提示資料:
▼

2011年09月02日
九州大学、造血幹細胞の新たな維持機構を解明
【カテゴリー】:新製品/新技術
【関連企業・団体】:科学技術振興機構

科学技術振興機構(JST)は2日、九州大学生体防御医学研究所が、細胞分裂を調節するたんぱく質であるp57が造血幹細胞の維持に重要な役割を果たしていることを明らかにし、維持機構の解明に成功したと発表した。

血液には白血球や赤血球、血小板など多種類の細胞が存在するが、これらの細胞は造血幹細胞という共通の細胞から作られている。

通常、造血幹細胞は細胞分裂をほとんど行わないが、稀に分裂して自己を複製する(造血幹細胞を増やす)場合と、増殖が盛んな血液前駆細胞を産生する場合があり、血液前駆細胞はその後、さまざまな血液細胞に分化していく。この造血幹細胞の分裂を抑えることが、造血幹細胞を維持し血液を作り続けるために重要であると考えられている。

▲

課題内容: 上に示した造血幹細胞の維持機構に関する記事の続きを、最後の文の後から書き進めてください。

データ部分:
▼

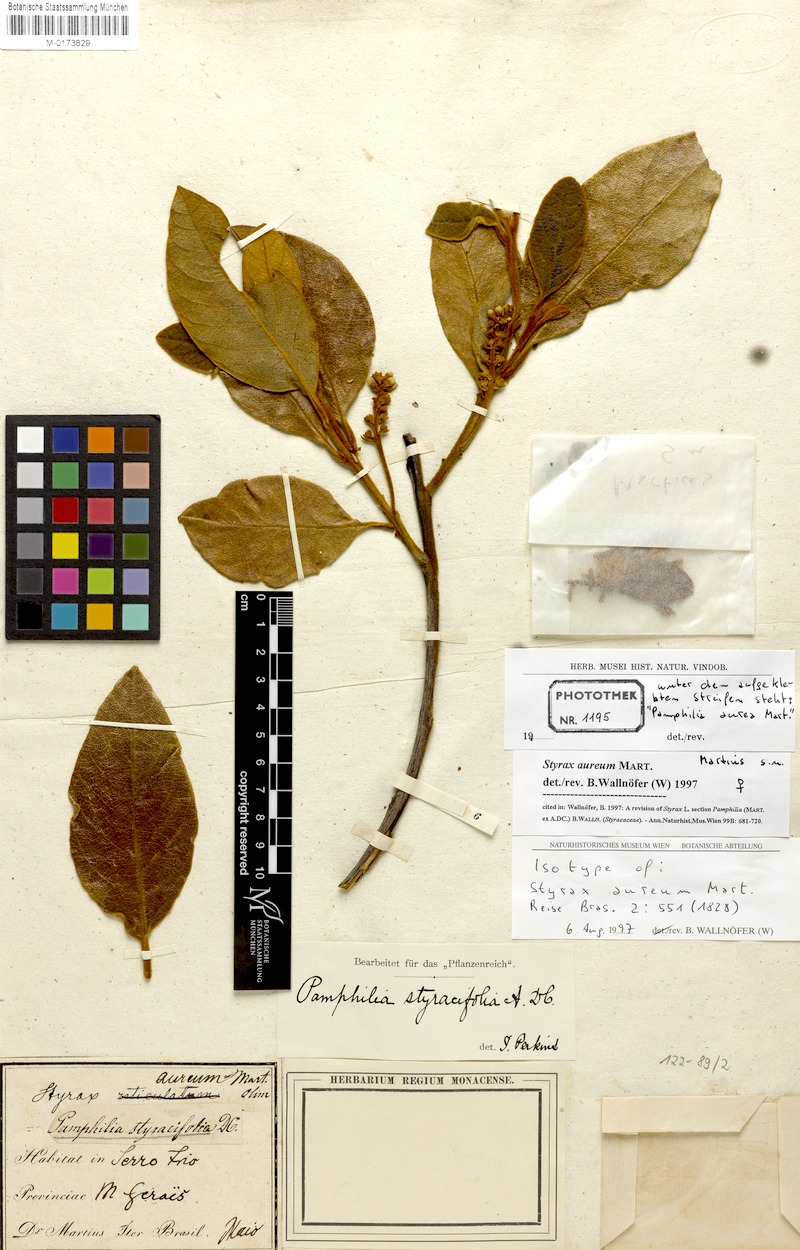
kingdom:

▲

回答結果:
今回九大は、p57が造血幹細胞の細胞分裂を抑えることが、造血幹細胞の自己複製に重要であることを突き止めた。今後、p57の機能の詳細を解明することにより、試験管内で造血幹細胞から血液を産生して自分自身に輸血する技術開発への応用が期待される。

試験管内での造血幹細胞の大量増殖が可能となれば、輸血だけでなく、白血病など多くの血液疾患に対する再生治療への道が広がると期待される。